Тема общения человека с
«элементарными духами» нашла продолжение в повести «Саламандра», явившейся поэтическим результатом многолетнего
пристрастия Одоевского к занятиям химией на грани алхимии. Огненная Саламандра,
сливающаяся в сознании алхимика Якко с прекрасной Эльсой, – двуединый
образ, объясняемый верой в возможность чудесных событий и одновременно
остающийся легендой, старинным преданием.
В ряде фантастических повестей
Одоевского воссоздан национально-исторический колорит и социально-бытовые
реалии России. Народно-поэтические представления о домовом и тонкое
проникновение в детскую психологию определил поэтику «Игоши». Внутреннее
омертвение петербургского и провинциального чиновничества высмеяно за несколько
лет до Гоголя в фантастических повестях «Сказка
о мертвом теле, неизвестно кому принадлежащем» (1833) и «Сказка о том, по
какому случаю коллежскому советнику Ивану Богдановичу Отношенью не удалося в
Светлое Воскресенье поздравить своих начальников с праздником» (1833). В
дидактико-аллегорической «Сказке о том,
как опасно девушкам ходить толпою по Невскому проспекту» воплощена
популярная в русской литературе 1830-х годов тема обезличивания, нивелировки
частного человека. Мотивы этой повести предвосхищают гоголевские мотивы
губительного влияния на личность современного города.

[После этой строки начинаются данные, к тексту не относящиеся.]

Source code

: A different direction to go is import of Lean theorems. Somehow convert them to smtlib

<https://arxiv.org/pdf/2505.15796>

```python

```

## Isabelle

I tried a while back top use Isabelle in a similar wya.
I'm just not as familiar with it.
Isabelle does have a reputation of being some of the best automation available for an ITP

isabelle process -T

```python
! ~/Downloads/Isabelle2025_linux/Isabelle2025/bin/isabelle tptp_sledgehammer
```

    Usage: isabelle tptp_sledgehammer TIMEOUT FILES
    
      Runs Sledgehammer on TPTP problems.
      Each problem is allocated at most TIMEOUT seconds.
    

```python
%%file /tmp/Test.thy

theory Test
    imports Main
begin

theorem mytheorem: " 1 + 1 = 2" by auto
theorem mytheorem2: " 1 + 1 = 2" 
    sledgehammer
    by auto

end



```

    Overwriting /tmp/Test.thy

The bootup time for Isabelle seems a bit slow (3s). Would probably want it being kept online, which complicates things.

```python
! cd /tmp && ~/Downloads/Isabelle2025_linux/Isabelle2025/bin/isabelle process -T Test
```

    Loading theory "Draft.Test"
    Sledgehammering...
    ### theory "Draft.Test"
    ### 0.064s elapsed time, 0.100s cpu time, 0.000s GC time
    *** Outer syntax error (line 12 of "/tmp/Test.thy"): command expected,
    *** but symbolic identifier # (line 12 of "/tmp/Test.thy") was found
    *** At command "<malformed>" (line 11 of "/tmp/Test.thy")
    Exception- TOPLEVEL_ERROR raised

В сознании автора его литературные
опыты в фантастическом и жизнеподобном образных планах складывались в циклы,
часть из которых была осуществлена («Пестрые сказки с красным словцом,
собранные Иринеем Модестовичем Гомозейко», «Русские ночи»). Книга «Русские
ночи» включает в себя наиболее значимые произведения 1830-х годов, в том числе
фантастические, и по праву считается энциклопедией русского романтизма. Она
пронизана социально-критическим пафосом и одухотворена идеей соединить с
плодами западной цивилизации «свежие, могучие соки славянского Востока».
Некоторая рассудочность и
«заданность» фантастических повестей Одоевского не раз была отмечена
современниками. Их, в отличие от светских повестей писателя, не жаловал Пушкин,
считая творческой неудачей Одоевского. Однако с течением времени многие из них
вошли в золотой фонд фантастического жанра.